We had an argument not too long ago and it is amazing how if I'm not defensive and a smartelic.. how soft his spirit is. He has to be defensive in arguments because I'm immediately defensive. I am the spark of heated arguments-- and that was a tough pill to swallow! But Jesus has been helping me be softer... slow to anger.. not full of wrath. Jesus, help us to respect our husbands and handle disagreements with a cool head. Help us to be slow to anger. Fill our hearts so full of love that there's no room for wrath, bitterness, and strife.

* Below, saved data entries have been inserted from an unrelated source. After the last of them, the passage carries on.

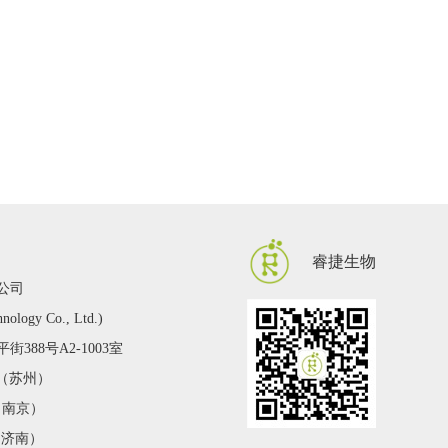
睿捷生物
公司
hnology Co., Ltd.)
388号A2-1003室
2 （苏州）
 （南京）
 （济南）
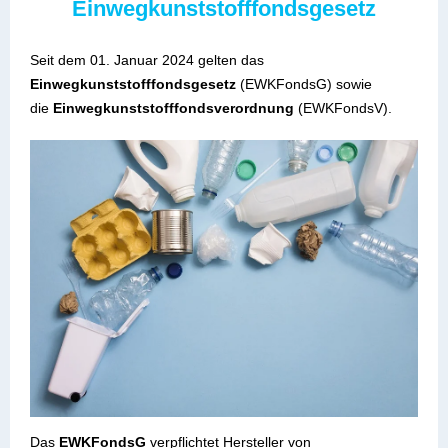
Einwegkunststofffondsgesetz
Seit dem 01. Januar 2024
gelten das
Einwegkunststofffondsgesetz
(EWKFondsG) sowie
die
Einwegkunststofffondsverordnung
(EWKFondsV).
Das
EWKFondsG
verpflichtet Hersteller von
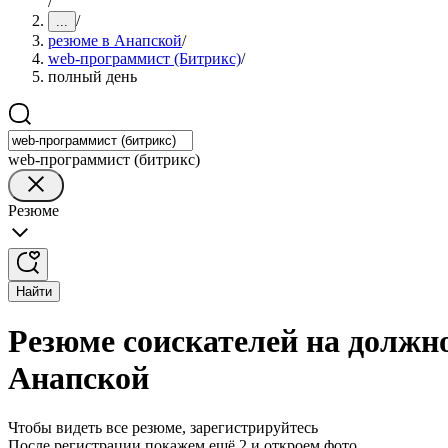
/
/
...
резюме в Анапской
/
web-программист (Битрикс)
/
полный день
web-программист (битрикс)
Резюме
Найти
Резюме соискателей на должн
Анапской
Чтобы видеть все резюме, зарегистрируйтесь
После регистрации покажем ещё 2 и откроем фото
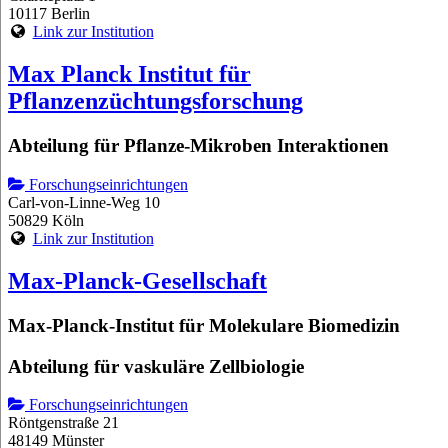
10117 Berlin
Link zur Institution
Max Planck Institut für
Pflanzenzüchtungsforschung
Abteilung für Pflanze-Mikroben Interaktionen
Forschungseinrichtungen
Carl-von-Linne-Weg 10
50829 Köln
Link zur Institution
Max-Planck-Gesellschaft
Max-Planck-Institut für Molekulare Biomedizin
Abteilung für vaskuläre Zellbiologie
Forschungseinrichtungen
Röntgenstraße 21
48149 Münster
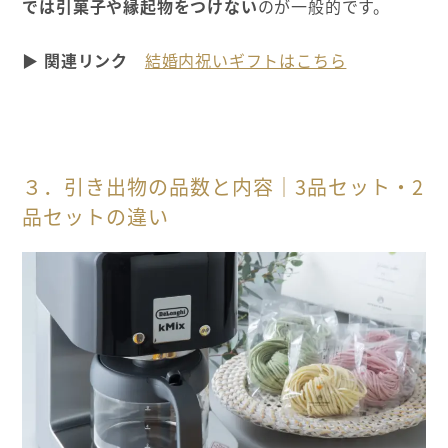
では引菓子や縁起物をつけない
のが一般的です。
▶ 関連リンク
結婚内祝いギフトはこちら
３．引き出物の品数と内容｜3品セット・2
品セットの違い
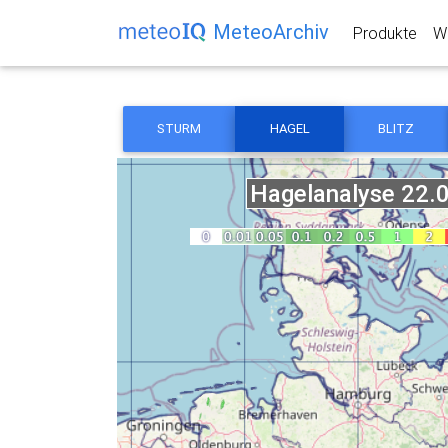
MeteoArchiv
Produkte
We
STURM
HAGEL
BLITZ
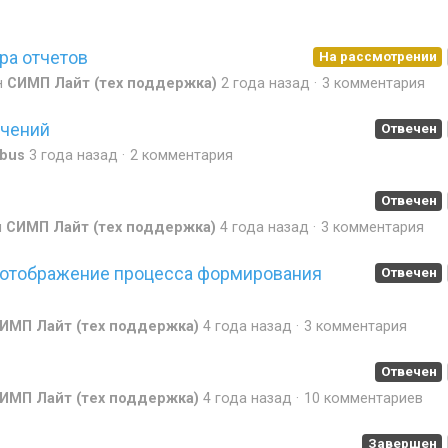
ра отчетов
На рассмотрении
н
СИМП Лайт (тех поддержка)
2 года назад
3 комментария
ачений
Отвечен
rbus
3 года назад
2 комментария
Отвечен
н
СИМП Лайт (тех поддержка)
4 года назад
3 комментария
 отображение процесса формирования
Отвечен
ИМП Лайт (тех поддержка)
4 года назад
3 комментария
Отвечен
ИМП Лайт (тех поддержка)
4 года назад
10 комментариев
Завершен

We must be adamant about building our husbands up. Encouraging him. Loving him. Respecting him. We want him to be respected in the city- and it starts with US. We teach people how to treat us and we will teach people how to treat our husbands. It all starts at home. This world is a tough world. Your husband is tossed around by the waves of life all day--- when he comes home, we should be his refuge.. his peace.. his safe spot from the weight he carries around.
God, help us to love our husbands the way he needs to be loved. Please help us to respect him, life him up, encourage him, praise him, and be there for him in every aspect. Help us to listen to his needs and his feelings. Help us to see his strong points as opposed to his weaknesses. Help us to pray for our husbands, every morning, every evening. Let him consistently be in our thoughts and our prayers. We love You, Jesus. Thank You for the gift of our husband. Thank You for trusting us with him!